Dalam satu kesempatan ketika dipertemukan dengan Ali Fauzi (mantan narapidana teroris, adik Amrozi, terpidana bom Bali), Nanda tidak mau melihat wajah Ali. Kebencian itu menggelagak sampai ubun-ubun.
Namun, sejak bertemu dengan beberapa perempuan yang suaminya menjadi terpidana teroris tiga tahun lalu, Nanda perlahan-lahan mulai berdamai dengan kenyataan. Kebencian dalam dirinya memudar. Apalagi, kemudian dia lebih sering dipertemukan dengan sejumlah perempuan lain yang juga menjadi ”korban” terorisme.
Kini Nanda menjadi Sekretaris Yayasan Penyintas Indonesia (kumpulan penyintas bom di berbagai daerah) bersama Aliansi Indonesia Damai (Aida). Bersama teman-temannya, dia aktif berkampanye tentang bahaya terorisme.
”Saya akhirnya menyadari, tak ada gunanya terus membenci, tidak akan mengembalikan tangan saya seperti dulu. Tidak akan menghidupkan anak SMA (yang tewas) di belakang saya saat kejadian itu,” ungkap Nanda.
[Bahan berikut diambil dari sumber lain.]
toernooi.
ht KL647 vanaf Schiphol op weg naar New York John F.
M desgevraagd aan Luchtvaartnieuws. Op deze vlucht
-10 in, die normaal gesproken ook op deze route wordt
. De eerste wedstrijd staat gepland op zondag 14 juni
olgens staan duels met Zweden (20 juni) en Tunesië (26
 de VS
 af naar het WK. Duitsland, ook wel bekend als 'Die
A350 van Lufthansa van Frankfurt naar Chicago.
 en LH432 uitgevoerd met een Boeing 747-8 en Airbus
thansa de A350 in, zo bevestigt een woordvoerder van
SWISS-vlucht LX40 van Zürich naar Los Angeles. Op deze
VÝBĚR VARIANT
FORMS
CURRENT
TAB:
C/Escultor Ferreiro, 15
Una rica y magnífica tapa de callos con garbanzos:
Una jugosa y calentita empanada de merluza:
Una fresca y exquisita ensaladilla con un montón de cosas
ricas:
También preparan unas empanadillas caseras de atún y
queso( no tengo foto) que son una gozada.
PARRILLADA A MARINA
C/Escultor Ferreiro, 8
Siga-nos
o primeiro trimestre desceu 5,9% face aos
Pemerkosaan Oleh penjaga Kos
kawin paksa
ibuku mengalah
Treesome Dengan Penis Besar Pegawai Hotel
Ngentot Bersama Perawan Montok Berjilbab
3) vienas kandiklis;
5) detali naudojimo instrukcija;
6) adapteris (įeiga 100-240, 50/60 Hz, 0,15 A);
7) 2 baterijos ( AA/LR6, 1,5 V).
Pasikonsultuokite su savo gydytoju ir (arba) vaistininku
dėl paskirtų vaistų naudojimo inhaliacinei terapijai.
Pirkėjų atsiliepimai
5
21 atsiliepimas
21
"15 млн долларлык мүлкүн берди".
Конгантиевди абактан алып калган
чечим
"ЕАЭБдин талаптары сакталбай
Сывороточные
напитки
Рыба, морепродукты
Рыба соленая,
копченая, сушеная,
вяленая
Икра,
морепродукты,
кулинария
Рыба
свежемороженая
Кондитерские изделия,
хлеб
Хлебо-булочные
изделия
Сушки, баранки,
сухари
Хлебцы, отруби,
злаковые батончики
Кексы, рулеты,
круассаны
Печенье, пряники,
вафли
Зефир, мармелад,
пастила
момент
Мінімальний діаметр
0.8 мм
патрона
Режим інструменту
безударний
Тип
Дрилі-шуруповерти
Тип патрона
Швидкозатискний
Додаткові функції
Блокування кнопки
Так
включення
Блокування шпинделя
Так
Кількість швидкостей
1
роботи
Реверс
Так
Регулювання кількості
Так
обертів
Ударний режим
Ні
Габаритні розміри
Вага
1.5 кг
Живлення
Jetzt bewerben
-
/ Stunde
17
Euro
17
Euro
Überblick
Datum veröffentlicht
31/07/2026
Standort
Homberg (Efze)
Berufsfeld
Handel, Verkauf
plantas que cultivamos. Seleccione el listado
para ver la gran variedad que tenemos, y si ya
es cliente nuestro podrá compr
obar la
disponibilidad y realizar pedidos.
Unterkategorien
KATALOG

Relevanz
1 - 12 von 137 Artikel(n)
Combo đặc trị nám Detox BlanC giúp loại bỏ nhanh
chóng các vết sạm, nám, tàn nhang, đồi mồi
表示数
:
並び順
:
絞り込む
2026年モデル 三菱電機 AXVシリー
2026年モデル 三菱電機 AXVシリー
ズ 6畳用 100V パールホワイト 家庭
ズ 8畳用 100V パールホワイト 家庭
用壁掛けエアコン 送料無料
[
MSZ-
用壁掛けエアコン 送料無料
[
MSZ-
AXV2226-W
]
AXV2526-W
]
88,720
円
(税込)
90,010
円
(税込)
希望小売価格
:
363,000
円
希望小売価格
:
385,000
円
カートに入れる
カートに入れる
Perempuan itu berbicara sambil menahan haru pada sesi ”Untold and Unheard Stories: GBV dalam Ekstremisme Kekerasan” dalam Pertemuan Tahunan Working Group on Women and Preventing/Countering Violent Extremism (WGWC) dan Konferensi Nasional Perempuan dan Ekstremisme Kekerasan: Membaca Trend Terbaru di Jakarta, Senin (9/3/2020).
Dalam diskusi yang dipandu Maria Ulfa Ansor (komisioner Komnas Perempuan) itu, Nanda berbicara bersama N (nama samaran, istri narapidana teroris), Syarafina Nailah (yang kembali dari Suriah), dan Putri Aisyiyah Rachma Dewi (peneliti Universitas Negeri Surabaya).
Nanda mengungkapkan bagaimana dia kemudian berdamai dengan diri sendiri dan berhenti hidup dalam kebencian. ”Saya memutuskan untuk ikhlas, bukan untuk teman-teman, tetapi untuk diri saya sendiri,” katanya.
Dalam diskusi tersebut, sambil menangis, N mengakui bahwa terorisme itu salah. Dia berusaha keras mencegah suaminya tidak terlibat dalam aksi kejahatan itu. Perempuan itu juga berulang kali melarang suaminya bergabung dalam kelompok teroris di Poso, Sulawesi Tengah. Namun, suami menolaknya.
Saat bersamaan, masyarakat telanjur mengucilkannya. Situasi kian tak mudah bagi N. ”Saya dicap kerja sama dengan orang-orang Densus. Tapi, tidak apa-apa, saya hadapi semua. Di lingkungan saya tinggal, saya juga dijauhi orang-orang yang pernah akrab,” katanya.
Pada akhirnya, N mengantarkan suaminya menyerahkan diri ke polisi. Suami itu kini menjadi narapidana teroris.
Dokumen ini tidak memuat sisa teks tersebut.